By midweek, the death toll included a month-old baby, killed in a grenade attack in Surrey Estate on the night Dharsey died; a two-year-old burnt to death in a petrol bomb attack in Hanover Park; and two Muslim store-owners in Belhar shot by assassins who left their tills untouched.

And then there has been a spate of other incidents: attacks on alleged gangsters homes; firebombing of petrol stations; a Lotus River man beaten and shot three times by attackers who mistook him for a drug dealer who lives a few doors away.

Gang leader Ismail April (also known as Bobby Mongrel) was attacked twice in three days.
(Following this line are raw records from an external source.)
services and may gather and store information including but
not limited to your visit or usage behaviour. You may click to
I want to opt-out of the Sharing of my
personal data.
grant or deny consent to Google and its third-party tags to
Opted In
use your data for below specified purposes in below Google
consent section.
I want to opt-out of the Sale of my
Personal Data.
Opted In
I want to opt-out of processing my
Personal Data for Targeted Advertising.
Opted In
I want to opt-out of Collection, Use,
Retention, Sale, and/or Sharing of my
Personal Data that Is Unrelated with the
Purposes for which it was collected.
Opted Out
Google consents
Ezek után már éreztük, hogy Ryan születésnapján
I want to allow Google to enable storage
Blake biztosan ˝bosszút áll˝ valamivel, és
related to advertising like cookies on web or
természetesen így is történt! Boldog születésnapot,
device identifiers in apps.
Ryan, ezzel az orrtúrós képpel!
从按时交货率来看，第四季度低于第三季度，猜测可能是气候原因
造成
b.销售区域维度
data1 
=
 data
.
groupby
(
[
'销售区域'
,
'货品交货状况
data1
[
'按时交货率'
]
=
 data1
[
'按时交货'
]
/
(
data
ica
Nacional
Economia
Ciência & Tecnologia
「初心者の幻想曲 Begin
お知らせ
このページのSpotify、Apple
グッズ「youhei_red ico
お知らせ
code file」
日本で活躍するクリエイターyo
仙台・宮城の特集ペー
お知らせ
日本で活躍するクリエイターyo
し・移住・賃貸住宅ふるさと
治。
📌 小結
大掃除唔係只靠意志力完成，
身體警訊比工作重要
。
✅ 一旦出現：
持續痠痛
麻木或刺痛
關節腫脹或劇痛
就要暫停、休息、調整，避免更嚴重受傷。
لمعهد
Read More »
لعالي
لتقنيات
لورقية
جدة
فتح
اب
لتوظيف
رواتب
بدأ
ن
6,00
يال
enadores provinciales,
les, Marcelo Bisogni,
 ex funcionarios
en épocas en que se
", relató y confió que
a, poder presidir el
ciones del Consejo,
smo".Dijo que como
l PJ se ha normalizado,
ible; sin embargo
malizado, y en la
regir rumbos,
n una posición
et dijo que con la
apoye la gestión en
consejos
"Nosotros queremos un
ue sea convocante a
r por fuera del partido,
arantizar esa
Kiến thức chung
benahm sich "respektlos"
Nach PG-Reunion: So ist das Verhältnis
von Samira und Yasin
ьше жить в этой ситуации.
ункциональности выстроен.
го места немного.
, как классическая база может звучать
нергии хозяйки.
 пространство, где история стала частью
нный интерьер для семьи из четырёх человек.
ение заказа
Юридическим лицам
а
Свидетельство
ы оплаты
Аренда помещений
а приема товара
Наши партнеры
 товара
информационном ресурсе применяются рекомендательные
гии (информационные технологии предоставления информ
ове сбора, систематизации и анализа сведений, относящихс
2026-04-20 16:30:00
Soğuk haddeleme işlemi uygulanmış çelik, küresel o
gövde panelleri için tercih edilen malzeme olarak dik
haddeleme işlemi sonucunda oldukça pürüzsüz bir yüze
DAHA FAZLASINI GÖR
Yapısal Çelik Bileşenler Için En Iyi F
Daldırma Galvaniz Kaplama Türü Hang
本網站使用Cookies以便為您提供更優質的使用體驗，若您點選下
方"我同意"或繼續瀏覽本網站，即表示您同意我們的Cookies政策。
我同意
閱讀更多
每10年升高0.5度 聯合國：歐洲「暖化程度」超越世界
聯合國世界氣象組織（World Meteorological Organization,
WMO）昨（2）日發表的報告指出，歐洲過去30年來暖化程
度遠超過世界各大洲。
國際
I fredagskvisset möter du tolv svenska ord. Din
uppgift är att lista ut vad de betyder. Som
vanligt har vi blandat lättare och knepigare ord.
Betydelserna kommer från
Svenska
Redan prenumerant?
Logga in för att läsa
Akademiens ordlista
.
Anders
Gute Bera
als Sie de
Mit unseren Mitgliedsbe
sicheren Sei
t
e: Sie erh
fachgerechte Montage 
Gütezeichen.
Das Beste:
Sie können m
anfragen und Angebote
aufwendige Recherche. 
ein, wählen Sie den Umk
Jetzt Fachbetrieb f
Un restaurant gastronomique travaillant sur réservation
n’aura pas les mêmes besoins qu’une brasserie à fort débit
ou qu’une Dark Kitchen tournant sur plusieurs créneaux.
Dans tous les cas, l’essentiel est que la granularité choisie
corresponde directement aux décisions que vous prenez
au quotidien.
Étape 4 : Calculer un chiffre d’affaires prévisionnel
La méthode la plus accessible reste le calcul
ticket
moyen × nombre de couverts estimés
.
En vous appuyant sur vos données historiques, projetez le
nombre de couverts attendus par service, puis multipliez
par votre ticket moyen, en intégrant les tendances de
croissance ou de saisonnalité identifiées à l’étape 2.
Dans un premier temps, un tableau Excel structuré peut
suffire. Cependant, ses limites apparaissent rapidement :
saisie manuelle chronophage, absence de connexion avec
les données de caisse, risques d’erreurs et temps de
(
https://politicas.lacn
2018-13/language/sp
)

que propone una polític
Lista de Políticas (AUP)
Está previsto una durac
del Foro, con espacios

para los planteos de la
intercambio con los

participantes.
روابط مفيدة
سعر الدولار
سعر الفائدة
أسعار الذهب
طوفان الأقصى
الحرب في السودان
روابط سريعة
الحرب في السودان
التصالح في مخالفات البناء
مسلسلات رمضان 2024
The obvious antagonists are People against Gangsterism and Drugs (Pagad), and gangsters, claiming to be reformed, who are represented by the Community Outreach Forum.

But the authorities are working on the basis that Pagad which sprang to prominence last August when its members shot and burnt gang leader Rashaad Staggie has splintered beyond recall.

The hit-and-run attacks on alleged drug dealers are thought to be the work of a string of cells small squads drawn from a particular neighbourhood that pounce on their target once police or army patrols have moved on to the next road. Both the gangsters and anti-drugs vigilantes listen in to police radio while planning their attacks.

It is these isolated incidents that are really difficult to deal with, says Andre Pruis, divisional commissioner of crime prevention and response services for the South African Police Service.

Many of the frightened people of the Cape Flats suspect that the murder of store- owners and doctors is part of a strategy to drive out businessmen, opening the way for gangsters to establish their own concerns as fronts for laundering drug money. The authorities offered a number of theories this week about why state forces cannot protect the public.

Minister of Justice Dullah Omar had to cancel a meeting with Premier Hernus Kriel on Tuesday to attend Dharseys funeral. He says the greatest mistake so far in dealing with the violence is the fact that the provincial government has totally ignored the problem.

Police efforts are undermined by heavy corruption Omar says corruption that extends to the courts, where dockets are routinely lost or sold back to the accused. Omar believes a national government task team could be deployed on the Cape Flats, repeating the approach taken in the KwaZulu-Natal Midlands.

An independent team secured enough evidence to arrest warlord Sifiso Nkabinde on 18 murder charges. Local police, until then, had failed to find anything that would stick. I think it provided a very big lesson, says Omar.

That idea, however, has so far still to be taken up by Minister of Safety and Security Sydney Mufamadi. Special adviser Peter Gastrow says there are sufficient resources in place. It is just a matter of using them better.

No additional effort at national level can really substitute for creativity at local level, Gastrow adds. However, Mufamadi did call a meeting of the operational committee of the National Crime Prevention Strategy, chaired by Pruis.

The committee decided to deploy public order police from the Free State to the Flats. The contingent, thought to number around 70 officers, arrived on Thursday, bringing armoured cars with them.

The authorities believe the fightback would be more effective if communities came forward and named the guilty parties.

A week ago, Fayerz Dharsey says, she could have reeled off a whole list of measures that could be taken to bring a halt to the killings. The day after she had buried her father, however, she was lost for a solution. I dont know what to tell you.